─── Page extract

For the TSDB engine, the required data will be filtered based on the index of the level file using the where condition. where may contain the following sub attributes:

  • TSDBIndexPrefiltering: Indicates the info of data and where condition during the prefiltering process.

    • blocksToBeScanned: The number of blocks to be scanned after the prefiltering.

    • matchedWhereConditions: The number of matched conditions in the WHERE clause that involve the sort keys, including equal and non-equal comparisons (excluding chained comparison), or the use of operators such as IN, BETWEEN, LIKE.

  • rows: The number of rows that satisfy the where condition.

  • cost: The cost of the WHERE clause.

"where": {
    "TSDBIndexPrefiltering": {
        "blocksToBeScanned": 0,
        "matchedWhereConditions": 1
    },
    "rows": 0,
    "cost": 416
}

map

In the map phase, the system identifies all the partitions (on local and remote nodes) involved in the query, then generates the corresponding subqueries and distributes the subqueries to all the partitions involved for parallel execution.

The map attribute may contain the following sub attributes:

  • generate_reshuffle_query: This attribute is unique to distributed joins, containing information about the "generate_reshuffle_query" operation. The operation takes place before the distributed join to redistribute data and store them continuously in memory based on the join column(s). If the join column(s) match the partitioning column(s), this operation is not performed. (Note that distributed joins are only available in 2.00 or higher version.)

  • partitions: Information about the partitions involved in this query. The sub attributes local and remote indicate the number of partitions on the local/remote nodes.

  • cost: The cost of the entire map phase. By the end of this phase, all subqueries are completed.

  • detail: The execution details of subqueries in the map phase:

    a. most: The information of the most time-consuming subquery.

    b. least: The information of the least time-consuming subquery.

"map": {
  "generate_reshuffle_query": {
      "cost": 2
  },
  "partitions": {
      "local": 10,
      "remote": 5,
  },
  "cost": 100,
  "detail": {
      "most": {
      "sql": "select time,id,value from pt [partition = /iot/1]",
      "explain": { ... }
      },
      "least": {
      "sql": "select time,id,value from pt [partition = /iot/4]",
      "explain": { ... },
      }
  }
}

optimize

optimize indicates how the query is optimized.

  • optimize: Query optimization information. It contains the following sub attributes:

  • field: Optimized clauses, such as "where", "join" and "group"; or optimization scenarios, such as "single partition query".

"optimize": {
  "cost": 3,
  "field": ["where", "join", "group"],
  "sql": "..."  // the optimized query
}

Below are some scenarios where the queries are optimized:

(1) When querying only a single partition, the query's execution plan of the map phase is as follows:

"map": {
  "partitions": {
      "local": 1,   // Or "0"
      "remote": 0,   // Or "1"
  },
  "cost": 100,
  "optimize": {
      "field": "single partition query",
      "sql": "...",
      "explain": { ... }
  }
}

As the query only involves one partition on a single node, merge is not required.

──────
─── Excerpted data

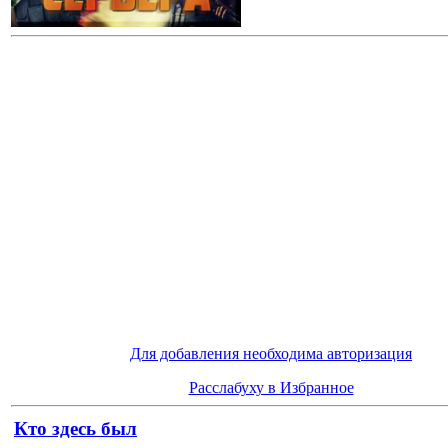
Для добавления необходима авторизация
Расслабуху в Избранное
Кто здесь был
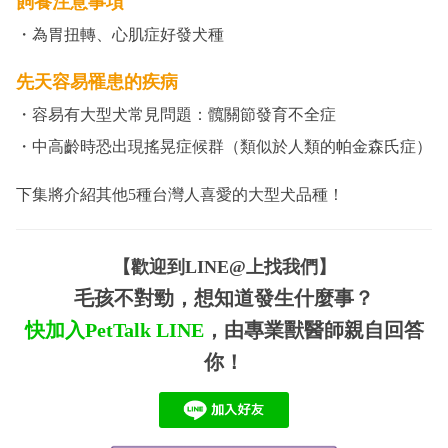
飼養注意事項
・為胃扭轉、心肌症好發犬種
先天容易罹患的疾病
・容易有大型犬常見問題：髖關節發育不全症
・中高齡時恐出現搖晃症候群（類似於人類的帕金森氏症）
下集將介紹其他5種台灣人喜愛的大型犬品種！
【歡迎到LINE@上找我們】
毛孩不對勁，想知道發生什麼事？
快加入PetTalk
LINE
，由專業獸醫師親自回答
你！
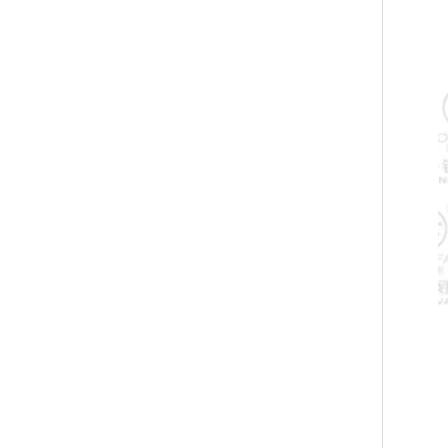
반도체용 전자기 직각 진공 밸브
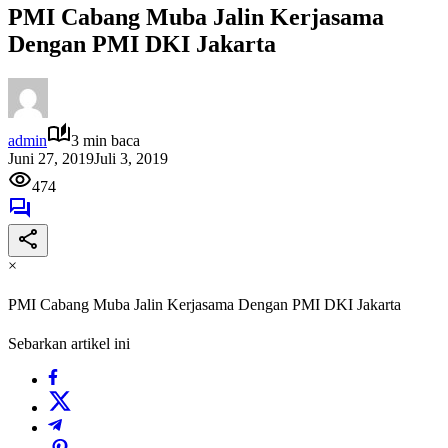
PMI Cabang Muba Jalin Kerjasama
Dengan PMI DKI Jakarta
admin
3 min baca
Juni 27, 2019
Juli 3, 2019
474
×
PMI Cabang Muba Jalin Kerjasama Dengan PMI DKI Jakarta
Sebarkan artikel ini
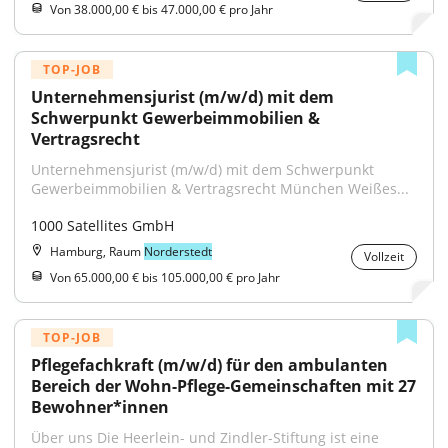
Von 38.000,00 € bis 47.000,00 € pro Jahr
TOP-JOB
Unternehmensjurist (m/w/d) mit dem 
Schwerpunkt Gewerbeimmobilien & 
Vertragsrecht
Unternehmensjurist (m/w/d) mit dem Schwerpunkt 
Gewerbeimmobilien & Vertragsrecht München Weißes...
1000 Satellites GmbH
Hamburg, Raum
Norderstedt
Vollzeit
Von 65.000,00 € bis 105.000,00 € pro Jahr
TOP-JOB
Pflegefachkraft (m/w/d) für den ambulanten 
Bereich der Wohn-Pflege-Gemeinschaften mit 27 
Bewohner*innen
Über uns Die Heerlein- und Zindler-Stiftung ist eine 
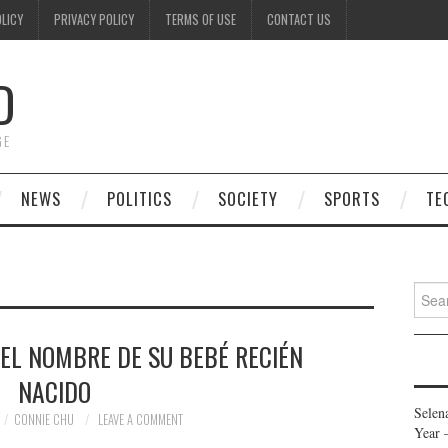
OLICY
PRIVACY POLICY
TERMS OF USE
CONTACT US
D
GE
NEWS
POLITICS
SOCIETY
SPORTS
TE
Searc
for:
EL NOMBRE DE SU BEBÉ RECIÉN
NACIDO
Selen
CONNIE CHU
LEAVE A COMMENT
Year 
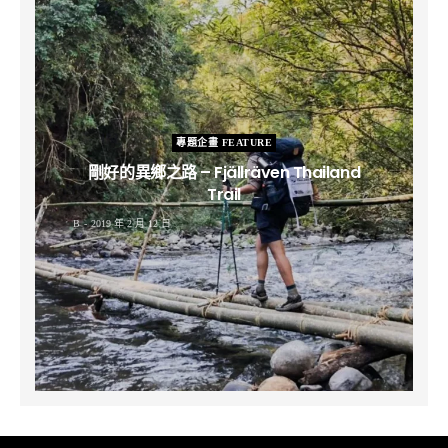
專題企畫 FEATURE
剛好的異鄉之路 – Fjällräven Thailand
Trail
B
2019 年 2 月 12 日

──────

— What you need to do —
- 1) From the execution plan text, print the passage starting with "For the TSDB" and going on through "the WHERE clause.", word for word.
- 2) Carry on the execution plan text from its last sentence.

— Results by task —
- 1)
For the TSDB engine, the required data will be filtered based on the index of the level file using the where condition. where may contain the following sub attributes:

  • TSDBIndexPrefiltering: Indicates the info of data and where condition during the prefiltering process.

    • blocksToBeScanned: The number of blocks to be scanned after the prefiltering.

    • matchedWhereConditions: The number of matched conditions in the WHERE clause that involve the sort keys, including equal and non-equal comparisons (excluding chained comparison), or the use of operators such as IN, BETWEEN, LIKE.

  • rows: The number of rows that satisfy the where condition.

  • cost: The cost of the WHERE clause.

- 2)
(2) context by + csort + limit

In this example, the query uses "context by" in conjunction with "csort" and "limit":

select * from pt where device in ["a", "b"] context by device csort time limit n

Here pt is a partitioned table (with one or multiple partitioning columns). The query will be optimized if the following conditions are satisfied:

  1. The "context by" column is filtered by "where". In this example, the device column is filtered by where device in ["a", "b""].

  2. The "csort" column (time in this example) is a partitioning column, and the partition type is VALUE or RANGE.

  3. "csort" and "context by" can only specify one column.

  4. The "context by" column is specified in the "select" clause.

map returns the following:

"map":{
  "optimize":{
      "cost":4,  // Cost of the optimization
      "field":"optimize for CONTEXT BY + CSORT + LIMIT: partial parallel execution."
  },
  "cost":1082  // Cost of the map phase
}

Based on the query statement and the table partitioning scheme, field returns either of the following:

  • optimize for CONTEXT BY + CSORT + LIMIT: partial parallel execution.

  • optimize for CONTEXT BY + CSORT + LIMIT: serial execution.

Note: If the query is optimized during execution, the execution plan may not contain the attributes merge and reduce.

merge

In the merge phase, the results of the subqueries assigned to each node are merged.

merge may contain the following sub attributes:

  • row: The total number of rows after the merge.

  • cost: The cost of the merge phase.

  • detail: Execution details of the subqueries in the merge phase. a. most: Information about the subquery returning the most rows. b. least: Information about the subquery returning the least rows.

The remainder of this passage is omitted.